What is the most affirming part of her latest role? “When the whole thing runs smooth like an orchestra or a ballet… people come in, chat, laugh, have a good time, and walk out with a smile on their face. That’s what makes me content. Food is about making people happy.”
May’s time now oscillates between back-of-house and in front of the cameras. Days after the restaurant’s grand opening, she had to decamp to Spain to film a series on Spanish gastronomy. Does she find the constant juggle of regimented control and anything-can-happen freestyling dislocating?
“It was fantastic to be able to do both,” she says, referring to the laser focus of readying every last detail of Food Chapters for launch, and the open receptivity to spontaneous Spanish encounters, which included skydiving over Catalonia and ripping into just-caught raw prawns. “So, so sweet, they were like sea candy.
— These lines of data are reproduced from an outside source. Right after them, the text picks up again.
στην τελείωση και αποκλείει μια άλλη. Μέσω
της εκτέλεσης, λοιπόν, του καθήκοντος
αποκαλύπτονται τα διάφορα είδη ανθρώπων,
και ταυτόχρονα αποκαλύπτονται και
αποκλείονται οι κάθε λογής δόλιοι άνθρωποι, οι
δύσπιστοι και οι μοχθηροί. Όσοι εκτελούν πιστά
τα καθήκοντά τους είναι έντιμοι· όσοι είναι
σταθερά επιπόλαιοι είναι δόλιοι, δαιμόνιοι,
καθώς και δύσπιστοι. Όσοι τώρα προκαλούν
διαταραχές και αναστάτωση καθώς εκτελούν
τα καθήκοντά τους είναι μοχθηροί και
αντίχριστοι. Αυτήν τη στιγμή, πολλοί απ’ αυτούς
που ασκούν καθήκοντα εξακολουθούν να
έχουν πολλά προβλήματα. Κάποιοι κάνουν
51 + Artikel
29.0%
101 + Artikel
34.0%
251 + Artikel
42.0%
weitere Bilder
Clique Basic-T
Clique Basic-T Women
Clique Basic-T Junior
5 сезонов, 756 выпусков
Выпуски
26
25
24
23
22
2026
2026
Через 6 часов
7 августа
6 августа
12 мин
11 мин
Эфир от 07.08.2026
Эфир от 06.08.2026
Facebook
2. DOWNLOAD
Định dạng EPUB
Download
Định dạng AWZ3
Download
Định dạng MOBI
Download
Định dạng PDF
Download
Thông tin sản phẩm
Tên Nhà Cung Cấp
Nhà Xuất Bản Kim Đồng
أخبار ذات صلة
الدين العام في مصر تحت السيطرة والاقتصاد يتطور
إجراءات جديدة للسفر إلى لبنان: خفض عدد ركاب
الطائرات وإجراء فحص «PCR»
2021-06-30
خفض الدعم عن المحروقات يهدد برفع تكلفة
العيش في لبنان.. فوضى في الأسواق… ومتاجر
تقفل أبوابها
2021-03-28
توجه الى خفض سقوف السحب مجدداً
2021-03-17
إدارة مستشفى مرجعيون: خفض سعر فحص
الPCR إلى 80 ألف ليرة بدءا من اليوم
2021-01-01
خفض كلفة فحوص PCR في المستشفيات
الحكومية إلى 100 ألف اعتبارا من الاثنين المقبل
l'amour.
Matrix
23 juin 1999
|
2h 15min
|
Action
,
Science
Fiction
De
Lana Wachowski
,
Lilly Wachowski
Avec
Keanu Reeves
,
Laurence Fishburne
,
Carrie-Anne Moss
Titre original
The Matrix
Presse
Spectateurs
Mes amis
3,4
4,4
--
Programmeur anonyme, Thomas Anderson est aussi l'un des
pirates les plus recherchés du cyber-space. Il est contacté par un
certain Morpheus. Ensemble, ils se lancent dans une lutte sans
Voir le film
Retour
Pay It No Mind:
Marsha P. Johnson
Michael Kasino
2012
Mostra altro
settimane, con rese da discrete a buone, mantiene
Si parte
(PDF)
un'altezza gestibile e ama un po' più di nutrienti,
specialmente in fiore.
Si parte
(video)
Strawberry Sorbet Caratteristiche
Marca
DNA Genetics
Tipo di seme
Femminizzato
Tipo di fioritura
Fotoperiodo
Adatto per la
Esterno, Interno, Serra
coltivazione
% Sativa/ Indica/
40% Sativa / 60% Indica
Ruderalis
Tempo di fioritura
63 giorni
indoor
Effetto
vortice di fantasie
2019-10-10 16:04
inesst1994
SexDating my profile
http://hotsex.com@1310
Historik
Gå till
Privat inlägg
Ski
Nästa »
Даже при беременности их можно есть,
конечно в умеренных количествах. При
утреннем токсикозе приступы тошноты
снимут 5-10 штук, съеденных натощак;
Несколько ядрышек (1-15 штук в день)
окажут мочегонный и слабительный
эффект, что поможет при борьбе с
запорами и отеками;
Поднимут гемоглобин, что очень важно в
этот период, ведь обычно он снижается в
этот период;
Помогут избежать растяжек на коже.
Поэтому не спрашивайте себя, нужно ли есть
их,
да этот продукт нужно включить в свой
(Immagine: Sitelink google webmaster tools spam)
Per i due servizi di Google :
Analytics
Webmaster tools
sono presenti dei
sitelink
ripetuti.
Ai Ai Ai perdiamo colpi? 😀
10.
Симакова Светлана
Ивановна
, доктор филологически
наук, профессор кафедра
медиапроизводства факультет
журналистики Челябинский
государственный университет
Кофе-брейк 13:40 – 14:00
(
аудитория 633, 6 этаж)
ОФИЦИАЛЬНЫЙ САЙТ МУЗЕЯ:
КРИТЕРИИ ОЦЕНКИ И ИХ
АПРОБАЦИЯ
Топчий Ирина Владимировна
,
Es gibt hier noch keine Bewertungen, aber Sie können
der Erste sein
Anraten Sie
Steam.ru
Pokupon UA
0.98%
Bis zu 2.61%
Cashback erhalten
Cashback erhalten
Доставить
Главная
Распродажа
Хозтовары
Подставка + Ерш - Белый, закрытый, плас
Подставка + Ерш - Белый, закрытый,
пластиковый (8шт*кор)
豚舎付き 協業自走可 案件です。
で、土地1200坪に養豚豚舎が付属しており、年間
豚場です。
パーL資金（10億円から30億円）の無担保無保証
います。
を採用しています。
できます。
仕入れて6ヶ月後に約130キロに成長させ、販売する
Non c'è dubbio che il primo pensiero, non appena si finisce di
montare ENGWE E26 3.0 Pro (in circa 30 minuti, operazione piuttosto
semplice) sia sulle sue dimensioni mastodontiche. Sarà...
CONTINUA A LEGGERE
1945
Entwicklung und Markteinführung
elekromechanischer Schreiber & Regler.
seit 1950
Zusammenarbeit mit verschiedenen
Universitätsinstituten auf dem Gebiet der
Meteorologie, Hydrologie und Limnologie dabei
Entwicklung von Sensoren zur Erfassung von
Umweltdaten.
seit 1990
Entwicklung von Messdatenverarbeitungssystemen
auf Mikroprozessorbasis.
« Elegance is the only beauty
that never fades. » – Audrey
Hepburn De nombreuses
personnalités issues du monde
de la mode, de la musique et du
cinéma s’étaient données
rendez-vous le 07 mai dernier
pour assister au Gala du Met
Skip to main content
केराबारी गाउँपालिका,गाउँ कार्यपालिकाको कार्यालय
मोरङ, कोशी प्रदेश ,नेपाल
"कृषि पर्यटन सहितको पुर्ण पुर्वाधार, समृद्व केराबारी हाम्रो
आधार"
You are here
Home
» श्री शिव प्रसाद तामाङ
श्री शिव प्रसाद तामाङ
I’m always going to be upset now that I don’t live there to eat prawns off the floor of a fishing boat,” she recounts with wonderment.
“I think I’m in the best position ever. Everything feeds into what I do here. I can watch something or somebody whose work I’m in awe of, like the Roca brothers at El Celler Can Roca, and let it all wash over me so that I gain more inspiration.”
Has her access to such privileged worlds led her to any new self-discovery? She pauses, thinking. “No, not really,” she demurs. “I still want to make beautiful things… there’s just so much else to do, always something else that’s exciting. I just need to find more hours in a day.”